> **TASK GOAL**
Within the records, how many lines hold the word "inscrever"? State that number alone.
── RECORDS FOR THE TASK ──
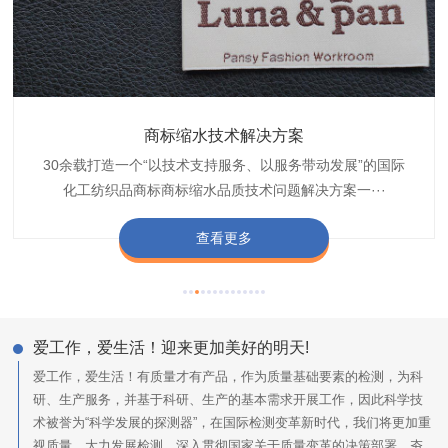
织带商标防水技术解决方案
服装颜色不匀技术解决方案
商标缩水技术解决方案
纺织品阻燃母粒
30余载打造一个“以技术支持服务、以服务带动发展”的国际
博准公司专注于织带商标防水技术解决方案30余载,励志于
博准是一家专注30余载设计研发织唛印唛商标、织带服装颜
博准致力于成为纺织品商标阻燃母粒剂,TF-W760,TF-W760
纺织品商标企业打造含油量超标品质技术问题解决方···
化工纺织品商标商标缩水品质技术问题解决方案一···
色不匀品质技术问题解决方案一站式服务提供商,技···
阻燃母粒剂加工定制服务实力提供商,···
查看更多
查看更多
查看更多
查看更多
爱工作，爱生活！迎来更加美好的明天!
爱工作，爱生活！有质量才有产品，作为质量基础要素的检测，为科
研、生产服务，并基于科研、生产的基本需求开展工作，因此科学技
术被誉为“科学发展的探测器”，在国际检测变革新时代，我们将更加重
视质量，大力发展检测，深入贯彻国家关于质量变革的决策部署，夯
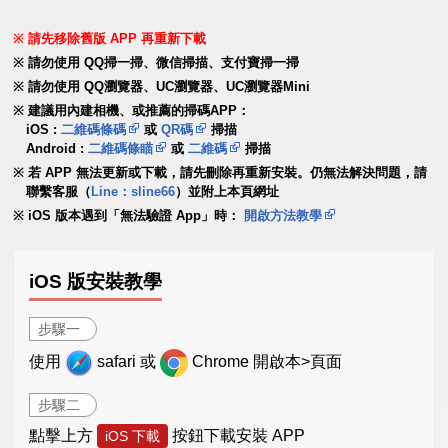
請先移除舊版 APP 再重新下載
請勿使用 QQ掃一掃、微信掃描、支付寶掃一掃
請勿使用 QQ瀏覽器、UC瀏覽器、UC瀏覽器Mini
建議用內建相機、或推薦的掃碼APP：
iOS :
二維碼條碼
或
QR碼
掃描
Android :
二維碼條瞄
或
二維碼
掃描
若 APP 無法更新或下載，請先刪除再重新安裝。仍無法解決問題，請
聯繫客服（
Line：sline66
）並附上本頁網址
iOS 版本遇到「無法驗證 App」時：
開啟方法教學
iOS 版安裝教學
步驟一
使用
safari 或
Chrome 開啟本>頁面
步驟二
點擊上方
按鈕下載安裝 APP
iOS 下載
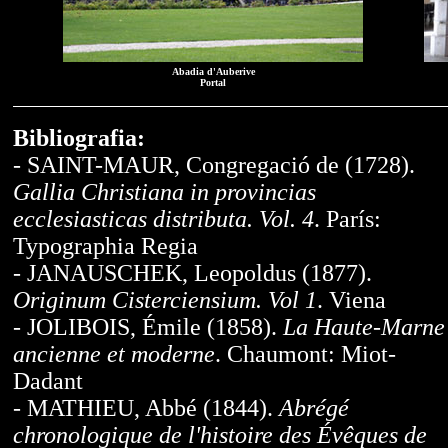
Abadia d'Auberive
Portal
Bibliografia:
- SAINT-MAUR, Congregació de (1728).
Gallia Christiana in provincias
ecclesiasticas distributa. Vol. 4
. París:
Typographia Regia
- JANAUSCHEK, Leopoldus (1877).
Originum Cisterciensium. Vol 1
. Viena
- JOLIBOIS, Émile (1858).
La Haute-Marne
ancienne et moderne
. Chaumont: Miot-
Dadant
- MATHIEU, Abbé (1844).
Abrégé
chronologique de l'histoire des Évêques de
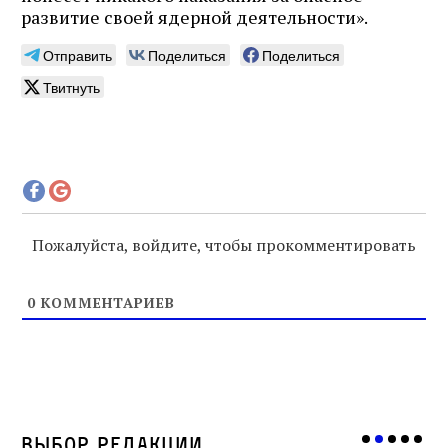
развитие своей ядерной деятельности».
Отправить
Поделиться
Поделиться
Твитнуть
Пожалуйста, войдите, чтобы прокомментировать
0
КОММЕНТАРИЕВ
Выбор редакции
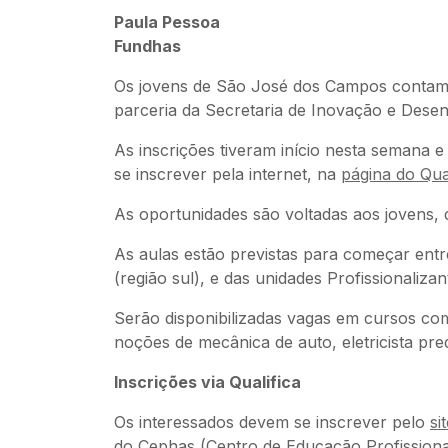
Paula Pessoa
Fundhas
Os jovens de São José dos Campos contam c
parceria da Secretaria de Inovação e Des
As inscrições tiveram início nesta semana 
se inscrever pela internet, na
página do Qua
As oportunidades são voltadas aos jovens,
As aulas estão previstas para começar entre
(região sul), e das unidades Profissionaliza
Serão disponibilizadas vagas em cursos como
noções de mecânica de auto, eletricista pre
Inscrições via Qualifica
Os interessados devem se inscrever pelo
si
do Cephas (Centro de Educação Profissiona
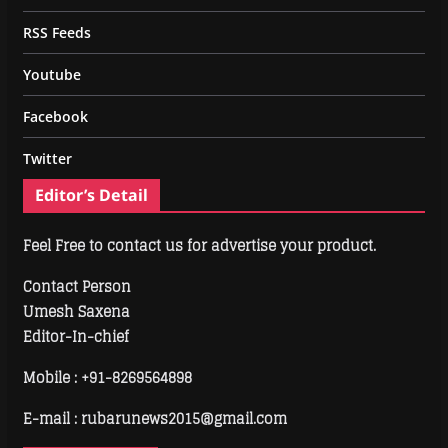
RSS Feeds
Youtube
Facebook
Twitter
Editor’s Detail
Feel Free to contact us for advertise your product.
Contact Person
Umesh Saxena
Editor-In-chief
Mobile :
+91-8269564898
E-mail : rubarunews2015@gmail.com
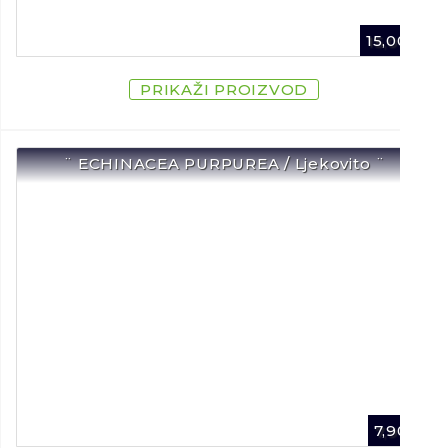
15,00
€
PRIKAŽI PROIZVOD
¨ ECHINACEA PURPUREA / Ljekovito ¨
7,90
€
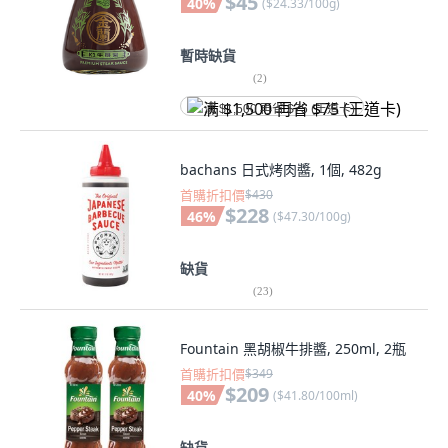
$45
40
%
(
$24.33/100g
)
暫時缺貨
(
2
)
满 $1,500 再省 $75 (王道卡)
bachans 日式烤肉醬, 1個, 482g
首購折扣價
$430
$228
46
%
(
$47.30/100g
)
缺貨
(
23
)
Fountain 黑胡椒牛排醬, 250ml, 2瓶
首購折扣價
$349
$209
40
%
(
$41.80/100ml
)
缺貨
───
> **EXERCISE ANSWER**
2